▶ _Passage to read_:
Start of Block

Internet forums have other suggestions. Some are just plain ridiculous, and clearly written by people who like pontificating but have never actually yanked out a weed in their lives. Like the wise bloke (I presume it was male – it had a male ring to it) who suggested merely not watering the weeds, and they’d surely die. Now, it’s quite difficult to imagine anyone actually taking the hose to his or her unwanted pests of an evening. This was a British site I was looking at – which begs the question, how did this writer suggest keeping the water that oozes constantly from the sky over there from nourishing the weed crop? And anyway, even if GB is hit by devasting drought, I can assure him that it will make no difference whatsoever. Because while “real” plants gasp and wilt, those weeds will just carry on regardless, continuing to look infuriatingly, tauntingly healthy. I know. I have a whole parched drive and two parched car parks to prove it.

End of Block

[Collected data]
Start of Block

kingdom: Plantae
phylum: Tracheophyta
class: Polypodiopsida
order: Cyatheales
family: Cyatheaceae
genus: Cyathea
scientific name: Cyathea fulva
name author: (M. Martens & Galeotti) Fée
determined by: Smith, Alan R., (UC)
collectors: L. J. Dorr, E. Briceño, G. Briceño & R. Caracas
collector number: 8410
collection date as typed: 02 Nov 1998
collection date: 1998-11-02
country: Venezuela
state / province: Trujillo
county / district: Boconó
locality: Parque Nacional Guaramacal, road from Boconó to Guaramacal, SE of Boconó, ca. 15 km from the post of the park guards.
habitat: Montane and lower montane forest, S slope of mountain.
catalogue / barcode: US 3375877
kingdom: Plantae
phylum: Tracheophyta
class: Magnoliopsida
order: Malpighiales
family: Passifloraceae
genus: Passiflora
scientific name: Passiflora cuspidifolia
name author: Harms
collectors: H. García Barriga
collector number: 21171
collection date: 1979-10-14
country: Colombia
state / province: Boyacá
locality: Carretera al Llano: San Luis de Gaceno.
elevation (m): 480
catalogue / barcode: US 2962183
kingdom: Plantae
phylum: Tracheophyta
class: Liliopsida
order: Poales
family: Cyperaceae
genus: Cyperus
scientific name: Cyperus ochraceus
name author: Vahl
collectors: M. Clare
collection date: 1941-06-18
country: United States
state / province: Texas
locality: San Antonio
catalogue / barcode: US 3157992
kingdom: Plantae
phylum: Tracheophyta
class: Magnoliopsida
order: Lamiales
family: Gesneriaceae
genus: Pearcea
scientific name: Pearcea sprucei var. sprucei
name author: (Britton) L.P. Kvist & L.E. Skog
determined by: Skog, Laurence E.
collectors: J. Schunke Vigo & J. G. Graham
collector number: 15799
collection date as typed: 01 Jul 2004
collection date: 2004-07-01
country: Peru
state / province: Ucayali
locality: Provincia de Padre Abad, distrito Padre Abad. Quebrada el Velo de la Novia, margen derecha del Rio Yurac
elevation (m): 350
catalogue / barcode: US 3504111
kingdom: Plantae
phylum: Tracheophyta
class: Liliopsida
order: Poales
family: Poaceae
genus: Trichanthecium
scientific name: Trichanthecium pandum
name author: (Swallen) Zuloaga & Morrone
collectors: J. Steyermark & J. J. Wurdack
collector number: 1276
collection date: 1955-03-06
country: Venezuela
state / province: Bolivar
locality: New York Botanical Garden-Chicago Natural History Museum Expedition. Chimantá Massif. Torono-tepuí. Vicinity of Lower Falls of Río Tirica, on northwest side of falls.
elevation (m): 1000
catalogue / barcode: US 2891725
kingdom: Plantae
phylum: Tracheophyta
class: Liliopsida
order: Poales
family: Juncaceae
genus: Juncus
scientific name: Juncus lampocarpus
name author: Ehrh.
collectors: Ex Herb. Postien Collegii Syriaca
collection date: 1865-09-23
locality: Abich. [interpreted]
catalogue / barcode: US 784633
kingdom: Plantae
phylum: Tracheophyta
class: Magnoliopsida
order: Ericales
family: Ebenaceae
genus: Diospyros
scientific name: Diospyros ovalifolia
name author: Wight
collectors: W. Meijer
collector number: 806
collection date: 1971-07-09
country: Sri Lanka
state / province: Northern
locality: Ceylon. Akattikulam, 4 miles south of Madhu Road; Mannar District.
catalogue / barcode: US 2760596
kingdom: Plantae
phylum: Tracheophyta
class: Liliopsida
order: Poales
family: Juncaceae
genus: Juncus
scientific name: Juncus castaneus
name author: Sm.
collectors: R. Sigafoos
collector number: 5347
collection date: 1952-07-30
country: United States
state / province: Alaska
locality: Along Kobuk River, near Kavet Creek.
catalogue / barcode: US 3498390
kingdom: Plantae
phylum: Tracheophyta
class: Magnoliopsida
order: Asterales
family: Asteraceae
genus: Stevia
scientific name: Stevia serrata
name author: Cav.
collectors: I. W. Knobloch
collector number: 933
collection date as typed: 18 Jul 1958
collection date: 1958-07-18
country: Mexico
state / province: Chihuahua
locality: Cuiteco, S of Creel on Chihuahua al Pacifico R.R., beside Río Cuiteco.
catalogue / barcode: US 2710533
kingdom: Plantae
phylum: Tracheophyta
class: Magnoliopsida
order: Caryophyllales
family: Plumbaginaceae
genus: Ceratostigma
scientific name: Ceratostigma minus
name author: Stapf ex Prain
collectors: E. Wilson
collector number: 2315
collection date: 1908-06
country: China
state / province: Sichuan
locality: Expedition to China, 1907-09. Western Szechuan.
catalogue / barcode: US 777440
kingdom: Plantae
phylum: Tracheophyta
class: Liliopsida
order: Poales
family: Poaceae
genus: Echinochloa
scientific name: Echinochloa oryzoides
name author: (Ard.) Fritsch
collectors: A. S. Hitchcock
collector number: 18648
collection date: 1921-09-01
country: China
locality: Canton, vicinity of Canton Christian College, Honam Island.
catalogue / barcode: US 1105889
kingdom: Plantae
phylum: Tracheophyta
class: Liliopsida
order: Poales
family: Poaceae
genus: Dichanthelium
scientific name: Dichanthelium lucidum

End of Block

▶ _Directions for this task_: In the passage about weeds, what does the writer say they have as proof that weeds thrive in dry conditions? Answer using only the passage.

▶ _Task output_: A whole parched drive and two parched car parks.